(Hubble Space Telescope image of the galaxy cluster Abell 370)Credit: NASA, ESA, and J. Lotz and the HFF Team (STScI)
What appropriate words from Sister Sledge (with a little bit of me added in)! Well, isn’t that what the universe is? One big families with numerous galaxies, right?
In a recent article I read on Space.com entitled, Paging Star-Lord! Hubble Spies Hundreds of Galaxies That Need Guarding, author Hanneke Weitering talks about some new shots of several galaxies taken by the Hubble Space Telescope. One galaxy cluster located in the images in particular was Abell 370. The galaxies within this cluster were pretty faint so the observers used gravitational lensing to help view the celestial bodies.
Although the clusters and specific galaxies are a little fuzzy, from the picture you can still see some of the coloring present within the arms of the different types of galaxies. As we learned in class, the Milky Way is a barred spiral galaxy. The outer portion of barred spiral galaxies and spiral galaxies tend to have more blue coloring around the arms or edges of the galaxies. This is a sign of hot, bright, luminous stars being formed or forming recently like the slide presentation from class shown below.
In the picture at the top of the page, it is very clear (although tiny) that there are several galaxies that exhibit the same galaxy structure as our Milky Way by just observing the color and structure of the galaxies shown.
In a lecture tutorial we worked on in class entitled, Galaxy Classification (a portion pictured below), we reviewed the different shapes of galaxies represented within our solar system and how their coloring tells us a lot about the activity that may or may not be going on currently and what may have transpired in the past.

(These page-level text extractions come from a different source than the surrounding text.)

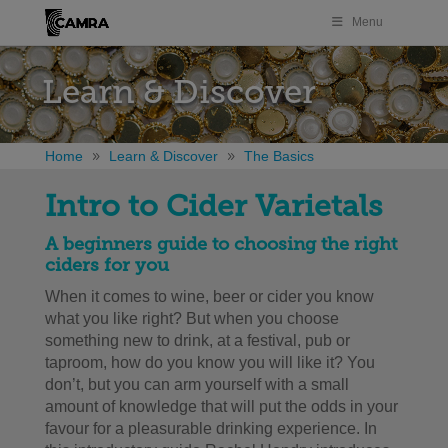
Menu
Learn & Discover
Home
Learn & Discover
The Basics
Intro to Cider Varietals
A beginners guide to choosing the right
ciders for you
When it comes to wine, beer or cider you know
what you like right? But when you choose
something new to drink, at a festival, pub or
taproom, how do you know you will like it? You
don’t, but you can arm yourself with a small
amount of knowledge that will put the odds in your
favour for a pleasurable drinking experience. In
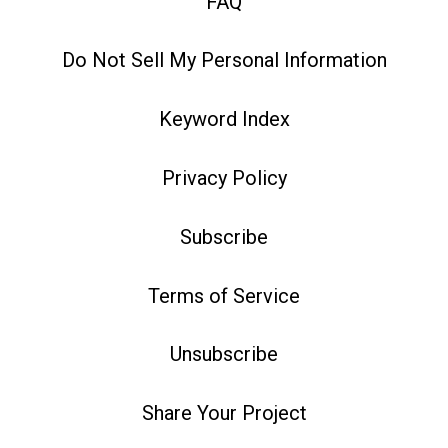
FAQ
Do Not Sell My Personal Information
Keyword Index
Privacy Policy
Subscribe
Terms of Service
Unsubscribe
Share Your Project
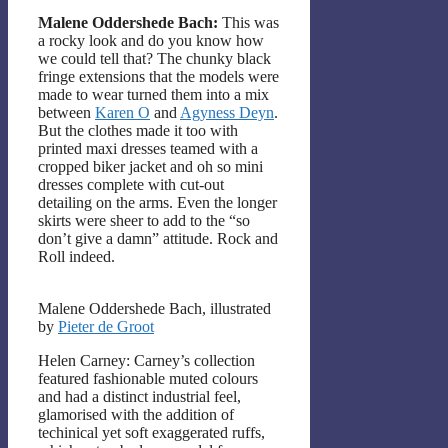
Malene Oddershede Bach:
This was
a rocky look and do you know how
we could tell that? The chunky black
fringe extensions that the models were
made to wear turned them into a mix
between
Karen O
and
Agyness Deyn
.
But the clothes made it too with
printed maxi dresses teamed with a
cropped biker jacket and oh so mini
dresses complete with cut-out
detailing on the arms. Even the longer
skirts were sheer to add to the “so
don’t give a damn” attitude. Rock and
Roll indeed.
Malene Oddershede Bach, illustrated
by
Pieter de Groot
Helen Carney: Carney’s collection
featured fashionable muted colours
and had a distinct industrial feel,
glamorised with the addition of
techinical yet soft exaggerated ruffs,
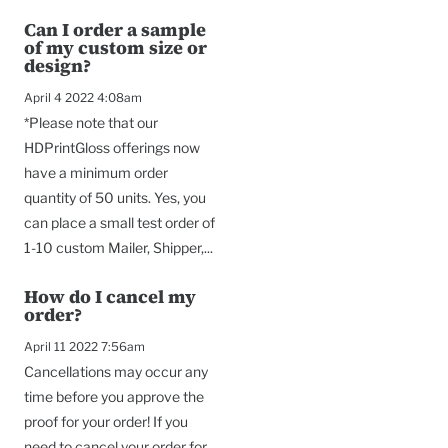
Can I order a sample
of my custom size or
design?
April 4 2022 4:08am
*Please note that our
HDPrintGloss offerings now
have a minimum order
quantity of 50 units. Yes, you
can place a small test order of
1-10 custom Mailer, Shipper,...
How do I cancel my
order?
April 11 2022 7:56am
Cancellations may occur any
time before you approve the
proof for your order! If you
need to cancel your order for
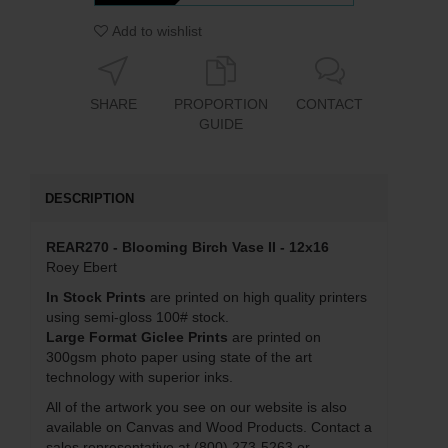
Add to wishlist
SHARE
PROPORTION
CONTACT
GUIDE
DESCRIPTION
REAR270 - Blooming Birch Vase II - 12x16
Roey Ebert
In Stock Prints
are printed on high quality printers
using semi-gloss 100# stock.
Large Format Giclee Prints
are printed on
300gsm photo paper using state of the art
technology with superior inks.
All of the artwork you see on our website is also
available on Canvas and Wood Products. Contact a
sales representative at (800) 273-5263 or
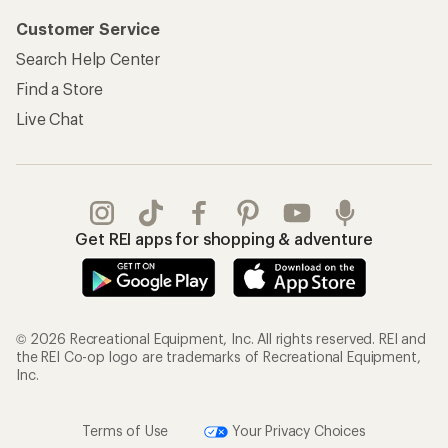
Customer Service
Search Help Center
Find a Store
Live Chat
Get REI apps for shopping & adventure
© 2026 Recreational Equipment, Inc. All rights reserved. REI and
the REI Co-op logo are trademarks of Recreational Equipment,
Inc.
Terms of Use
Your Privacy Choices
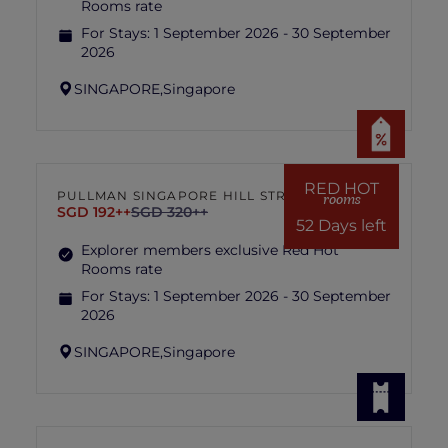
Rooms rate
For Stays:
1 September 2026 - 30 September
2026
SINGAPORE,
Singapore
RED HOT
PULLMAN SINGAPORE HILL STREET
rooms
SGD 192++
SGD 320++
52 Days left
Explorer members exclusive Red Hot
Rooms rate
For Stays:
1 September 2026 - 30 September
2026
SINGAPORE,
Singapore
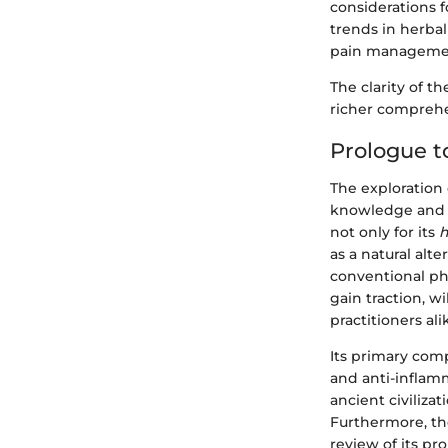
considerations f
trends in herbal
pain manageme
The clarity of t
richer comprehen
Prologue t
The exploration 
knowledge and c
not only for its
h
as a natural al
conventional ph
gain traction, w
practitioners ali
Its primary comp
and anti-inflamm
ancient civilizat
Furthermore, th
review of its pro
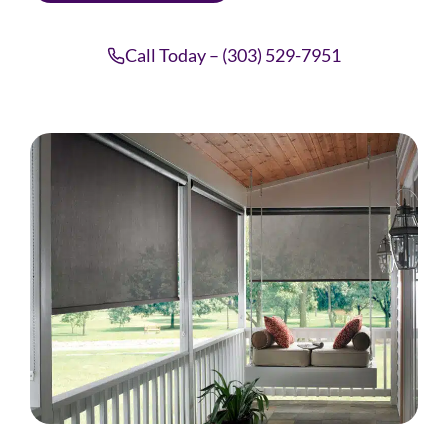
Call Today – (303) 529-7951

Truthfully, we are a family of galaxies. This article confirmed just a portion of that just by reading it and seeing the similarities among galaxies in the pictures. What I find the most interesting is not just all the similarities among the galaxies pictured and that of our galaxy, but I find that gravitational lensing reminds me of the view one gets when the flash on their phone leaves a fuzzy remainder when taking pictures. In a way, the similarities will help me to recognize the use of gravitational lensing in the future.